Without a shadow of a doubt, Law No. 130 of 2022 constitutes a reform of historical importance, after more than a century of substantial regulatory immobilism (the last provisions on tax justice and the tax process dated back to 1864). A true Copernican revolution therefore – aimed at improving the quality of tax rulings and reducing litigation in the Court of Cassation – which finally sees the birth of the Fifth Magistracy and many other important innovations both in terms of the recruitment of tax judges (who become full-time professional judges with remuneration commensurate with their assigned duties), and in terms of the procedural process. Alessandra Calabrò, a Court of Cassation lawyer at the Rome Bar specialising in tax law, with extensive experience also in the field of bankruptcy law and credit recovery and restructuring, spoke on the subject.

by Roberta Imbimbo

Avv. Calabrò, what are the main innovations contained in the reform of justice and the tax process?
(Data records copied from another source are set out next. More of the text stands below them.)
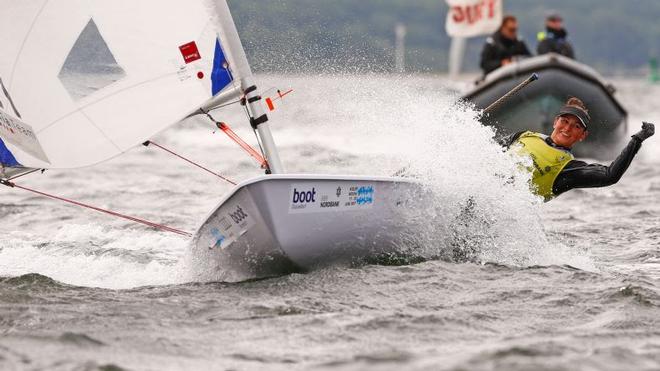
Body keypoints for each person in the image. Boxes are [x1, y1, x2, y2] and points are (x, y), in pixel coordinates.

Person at [499, 97, 655, 202]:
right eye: (564, 121)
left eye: (576, 126)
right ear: (555, 122)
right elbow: (487, 150)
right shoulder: (525, 135)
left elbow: (610, 175)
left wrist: (637, 139)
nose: (567, 128)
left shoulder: (568, 170)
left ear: (582, 135)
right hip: (483, 191)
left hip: (501, 209)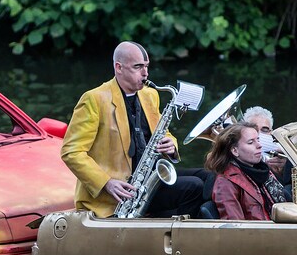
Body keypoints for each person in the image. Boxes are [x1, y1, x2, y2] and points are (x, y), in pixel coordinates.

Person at [61, 41, 204, 218]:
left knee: (207, 176)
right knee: (194, 187)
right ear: (118, 67)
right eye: (138, 67)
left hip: (146, 178)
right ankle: (177, 236)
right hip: (120, 191)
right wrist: (107, 182)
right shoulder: (94, 99)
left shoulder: (149, 94)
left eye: (146, 66)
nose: (145, 74)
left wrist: (171, 145)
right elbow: (71, 152)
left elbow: (162, 131)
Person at [205, 122, 288, 220]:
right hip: (261, 234)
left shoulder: (264, 171)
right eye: (250, 142)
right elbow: (236, 227)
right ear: (235, 150)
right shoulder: (225, 183)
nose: (259, 145)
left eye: (258, 139)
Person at [243, 105, 285, 177]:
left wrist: (284, 170)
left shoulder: (280, 153)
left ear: (271, 132)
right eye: (254, 129)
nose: (259, 134)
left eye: (265, 130)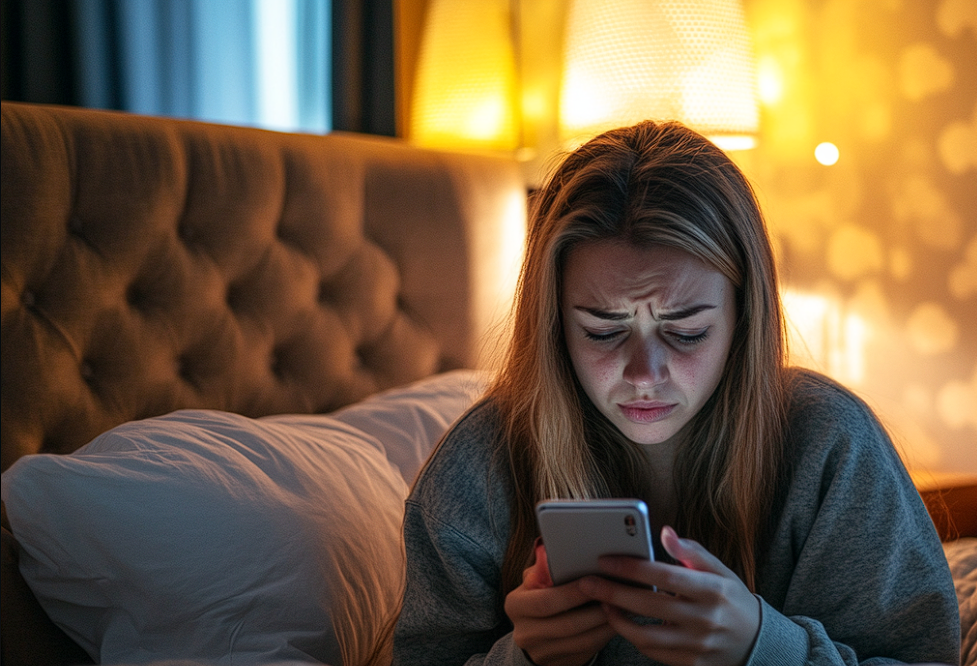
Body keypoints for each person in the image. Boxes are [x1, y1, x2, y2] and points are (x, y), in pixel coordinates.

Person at [390, 121, 959, 665]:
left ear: (743, 317)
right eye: (602, 330)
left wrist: (763, 648)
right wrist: (525, 659)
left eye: (687, 331)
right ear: (553, 323)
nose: (644, 372)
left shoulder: (831, 446)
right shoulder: (476, 471)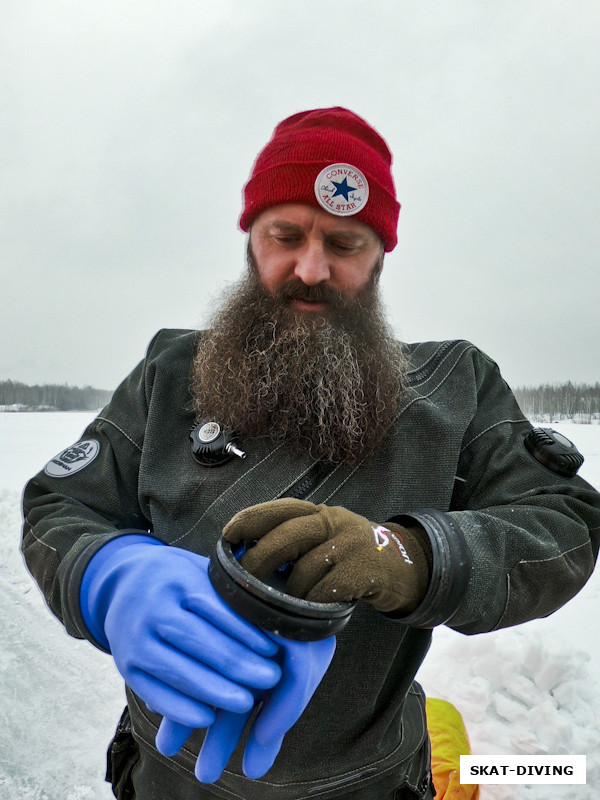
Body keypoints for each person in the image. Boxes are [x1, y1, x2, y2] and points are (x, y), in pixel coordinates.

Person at [21, 107, 600, 800]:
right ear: (251, 241)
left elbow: (562, 523)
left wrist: (409, 555)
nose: (312, 267)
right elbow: (61, 504)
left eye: (345, 243)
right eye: (286, 235)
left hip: (369, 782)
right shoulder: (171, 372)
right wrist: (104, 573)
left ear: (380, 255)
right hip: (166, 775)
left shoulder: (455, 387)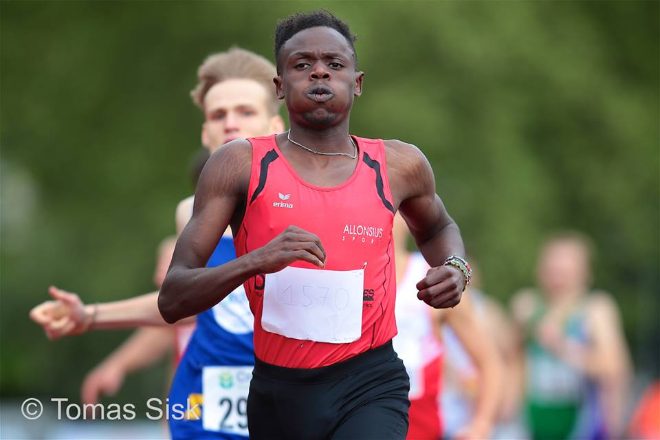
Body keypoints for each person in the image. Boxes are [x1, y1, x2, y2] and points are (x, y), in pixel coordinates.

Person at [158, 10, 469, 440]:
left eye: (334, 64)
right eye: (302, 65)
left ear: (356, 83)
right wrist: (255, 260)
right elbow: (173, 298)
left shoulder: (399, 165)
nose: (319, 71)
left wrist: (456, 268)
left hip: (370, 381)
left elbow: (438, 229)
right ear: (280, 87)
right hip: (279, 392)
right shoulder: (238, 165)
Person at [30, 47, 285, 439]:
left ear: (275, 125)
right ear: (206, 132)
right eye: (219, 115)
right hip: (205, 401)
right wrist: (91, 315)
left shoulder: (309, 207)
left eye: (245, 112)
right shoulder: (191, 214)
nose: (231, 124)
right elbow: (180, 307)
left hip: (289, 399)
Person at [510, 232, 631, 439]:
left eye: (564, 271)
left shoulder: (596, 309)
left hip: (582, 423)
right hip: (532, 423)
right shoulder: (528, 306)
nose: (556, 277)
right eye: (552, 269)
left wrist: (562, 345)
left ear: (584, 273)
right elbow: (509, 362)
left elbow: (615, 369)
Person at [391, 214, 501, 440]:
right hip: (359, 418)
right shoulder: (350, 276)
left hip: (420, 426)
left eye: (393, 211)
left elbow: (490, 363)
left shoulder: (431, 277)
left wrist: (481, 426)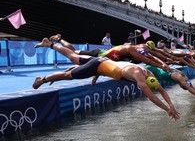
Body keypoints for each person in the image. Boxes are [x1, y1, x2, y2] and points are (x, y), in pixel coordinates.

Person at [32, 47, 180, 120]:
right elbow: (152, 97)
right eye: (145, 85)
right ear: (145, 81)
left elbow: (161, 90)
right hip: (96, 66)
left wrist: (171, 105)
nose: (143, 86)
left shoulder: (147, 72)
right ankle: (42, 80)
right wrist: (167, 109)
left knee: (72, 55)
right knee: (67, 76)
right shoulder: (138, 76)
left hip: (102, 62)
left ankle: (51, 44)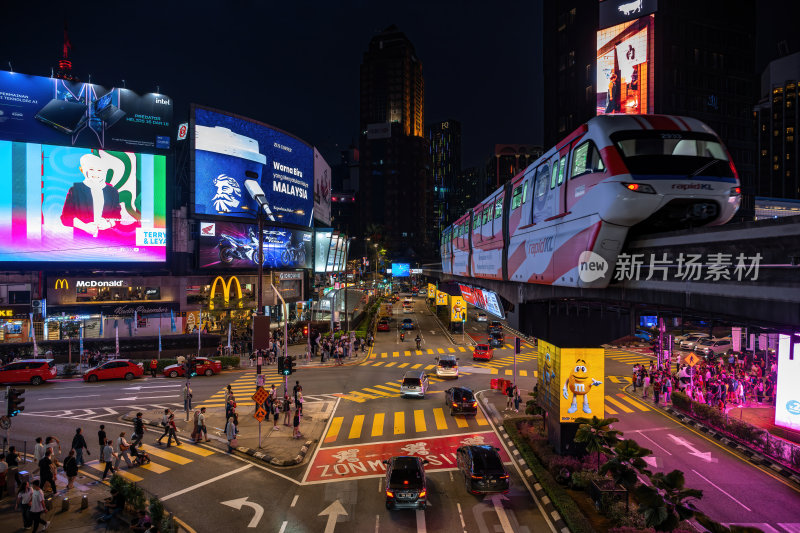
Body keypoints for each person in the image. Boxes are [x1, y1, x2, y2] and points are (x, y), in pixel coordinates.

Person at [60, 152, 123, 238]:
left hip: (107, 241)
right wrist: (84, 227)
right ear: (83, 170)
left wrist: (108, 224)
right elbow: (65, 218)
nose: (96, 174)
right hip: (82, 241)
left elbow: (117, 217)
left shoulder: (112, 191)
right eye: (91, 169)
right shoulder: (75, 190)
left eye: (99, 170)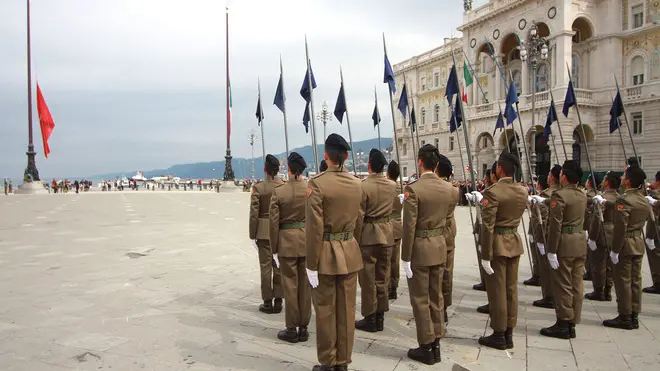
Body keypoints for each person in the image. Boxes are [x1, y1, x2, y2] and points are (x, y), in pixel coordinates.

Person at [305, 133, 363, 371]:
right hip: (350, 252)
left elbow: (314, 228)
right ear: (346, 156)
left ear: (326, 156)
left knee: (326, 311)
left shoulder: (317, 184)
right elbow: (359, 221)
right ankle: (343, 361)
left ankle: (328, 361)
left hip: (326, 255)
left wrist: (311, 264)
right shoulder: (357, 184)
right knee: (347, 311)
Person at [401, 144, 453, 365]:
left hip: (421, 249)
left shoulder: (414, 189)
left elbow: (409, 226)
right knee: (437, 297)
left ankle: (426, 345)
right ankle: (437, 343)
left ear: (420, 162)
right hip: (440, 247)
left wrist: (405, 257)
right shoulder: (450, 189)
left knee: (421, 299)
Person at [473, 152, 528, 350]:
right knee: (511, 289)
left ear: (500, 169)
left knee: (497, 291)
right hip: (514, 240)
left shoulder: (493, 192)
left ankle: (498, 332)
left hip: (497, 243)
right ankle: (509, 332)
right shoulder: (522, 190)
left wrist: (485, 255)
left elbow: (488, 226)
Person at [540, 160, 587, 339]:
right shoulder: (582, 194)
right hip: (579, 242)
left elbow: (555, 225)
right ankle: (573, 321)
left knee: (563, 285)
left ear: (564, 177)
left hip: (565, 244)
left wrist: (551, 250)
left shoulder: (559, 196)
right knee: (577, 284)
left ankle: (563, 322)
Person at [269, 152, 311, 343]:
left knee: (290, 286)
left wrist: (274, 248)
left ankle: (291, 327)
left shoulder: (279, 191)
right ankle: (304, 327)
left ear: (289, 168)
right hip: (307, 240)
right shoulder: (311, 189)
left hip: (286, 243)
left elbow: (273, 223)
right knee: (305, 287)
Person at [603, 165, 651, 330]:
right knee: (635, 281)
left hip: (625, 244)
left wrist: (615, 250)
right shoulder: (643, 199)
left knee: (623, 281)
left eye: (624, 176)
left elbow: (620, 228)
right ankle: (634, 314)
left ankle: (624, 315)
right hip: (637, 242)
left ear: (629, 181)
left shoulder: (624, 200)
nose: (622, 178)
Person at [354, 149, 395, 333]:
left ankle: (370, 317)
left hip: (369, 235)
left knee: (368, 279)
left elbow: (359, 216)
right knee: (383, 276)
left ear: (369, 164)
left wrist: (355, 239)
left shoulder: (363, 186)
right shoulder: (392, 185)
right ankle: (381, 316)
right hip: (387, 233)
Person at [249, 154, 284, 314]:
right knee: (278, 267)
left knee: (265, 267)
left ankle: (267, 301)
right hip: (280, 231)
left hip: (263, 232)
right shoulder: (283, 186)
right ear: (278, 170)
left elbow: (254, 213)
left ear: (265, 169)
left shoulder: (258, 188)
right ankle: (279, 299)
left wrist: (252, 234)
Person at [530, 164, 563, 310]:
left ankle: (549, 296)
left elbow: (540, 219)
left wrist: (539, 238)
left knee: (546, 267)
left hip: (548, 235)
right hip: (563, 236)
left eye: (549, 174)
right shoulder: (563, 193)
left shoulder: (546, 195)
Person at [586, 172, 620, 301]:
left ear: (607, 182)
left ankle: (599, 290)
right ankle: (608, 290)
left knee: (599, 264)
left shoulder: (602, 198)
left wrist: (593, 237)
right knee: (610, 265)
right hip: (615, 232)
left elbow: (596, 219)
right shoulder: (619, 197)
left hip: (603, 231)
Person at [435, 154, 458, 324]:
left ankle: (437, 305)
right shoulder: (454, 189)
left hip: (439, 230)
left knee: (437, 271)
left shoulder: (439, 188)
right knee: (447, 271)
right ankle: (444, 306)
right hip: (450, 230)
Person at [387, 161, 403, 300]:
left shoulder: (387, 187)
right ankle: (394, 286)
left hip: (387, 224)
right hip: (398, 224)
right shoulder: (402, 188)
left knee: (386, 260)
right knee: (395, 260)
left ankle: (387, 286)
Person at [643, 171, 660, 294]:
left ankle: (658, 283)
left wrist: (654, 202)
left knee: (655, 257)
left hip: (656, 231)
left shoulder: (656, 195)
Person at [583, 175, 600, 281]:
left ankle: (589, 271)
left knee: (589, 252)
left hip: (588, 226)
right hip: (593, 226)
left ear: (589, 183)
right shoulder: (597, 194)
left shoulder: (588, 195)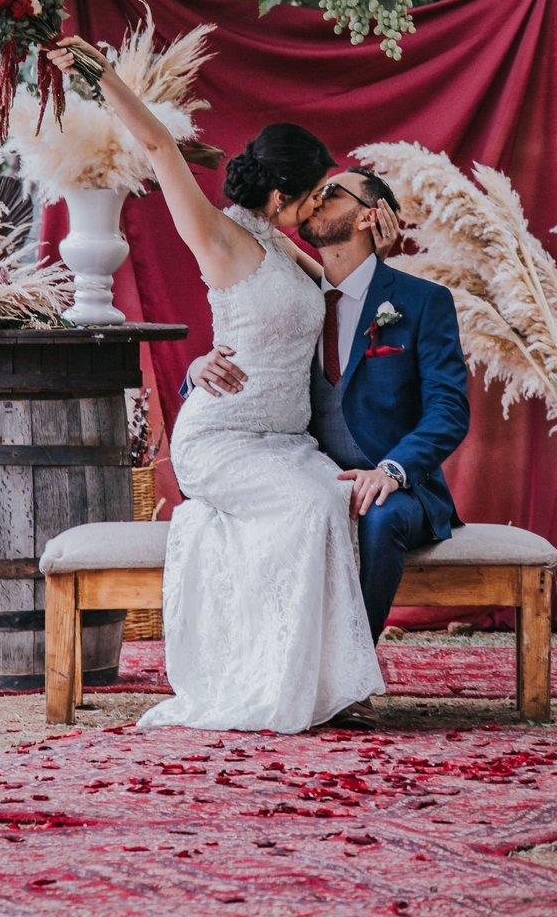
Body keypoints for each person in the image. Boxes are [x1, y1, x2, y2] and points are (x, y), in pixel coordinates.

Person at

Law No. 130 of 2022 pursues the ambitious goal of rationalising the tax justice system through the professionalisation of the judge of merit, the provision of the figure of the professional tax magistrate, the creation of the Courts of Tax Justice of first and second instance to replace the provincial and regional Tax Commissions, and therefore, more generally, the establishment of a specialised Fifth Magistracy. The tax jurisdiction will thus be divided between togatized tax judges, appointed at the Tax Courts, present in the single national role as of 1 January 2022, and newly appointed tax magistrates who have passed a public competition on the basis of qualifications and examinations (for a total staff of 576 units, 448 at first instance and 128 at second instance). This is a very important novelty considering that, previously, the tax justice system was made up of part-time judges and this – clearly – did not safeguard their professionalism given the very technical nature of the issues to be dealt with. A further very important innovation introduced by the reform law in question is to be found in the establishment of an ad hoc section at the Court of Cassation exclusively in charge of dealing with tax disputes. Moreover, as from 16 September 2022, in order to reduce litigation, tax disputes pending before the Court of Cassation may be subject to facilitated settlement.

Law No. 130/2022 also introduced important innovations in the area of witness evidence. Can you tell us about it?

Another focal point. The law strengthens the powers of the defence, re-admitting also in tax trials the written testimonial evidence with the forms set out in Article 257-bis of the Code of Civil Procedure. This novelty represents an important milestone to guarantee the fairness of the tax trial, given that the previous prohibition represented a breach of the principle of full and effective judicial protection, incompatible with the principle of due process, as recalled by the European Court of Human Rights, according to which the admission of testimonial evidence in tax trials is to be considered mandatory when it is indispensable for the proper exercise of the taxpayer’s right of defence. Important news also on the burden of proof: in fact, the law establishes that the Tax Administration must ‘prove in court the grounds of its tax acts’. The judge, who must base his decision on the evidence that emerges in the case, will therefore proceed to annul the taxable act if the proof of its grounds is lacking or if the proof of its grounds is contradictory or in any case insufficient to demonstrate, in a circumstantiated and punctual manner, the objective reasons on which the tax claim and the imposition of penalties are based.

What about the institution of judicial conciliation?

Judicial conciliation was previously subject only to the will of the parties and the judge performed a merely notarial function. Today, on the other hand, the judge exercises a propulsive function, in that he may formulate a conciliatory proposal to the parties if the subject of the dispute is one that can be easily and promptly resolved. The party that refuses such a proposal may be called upon to pay court costs with a 50% surcharge. The law also introduces a precise administrative liability of the official who unreasonably rejects the conciliation proposal and the figure of the monocratic judge for cases up to €3,000. The aim is obviously to lighten the burden of tax litigation and speed up judicial action.

How do you rate this reform?

It is certainly a valid and long-awaited reform, aimed precisely at speeding up, simplifying and making the tax justice system more efficient. Obviously, some aspects of application will have to be carefully monitored over time and therefore only experience will teach us what the strengths and weaknesses of these revolutionary regulatory provisions will be and above all what the real impact of the reform will be on the relationship between taxpayers and the tax authorities.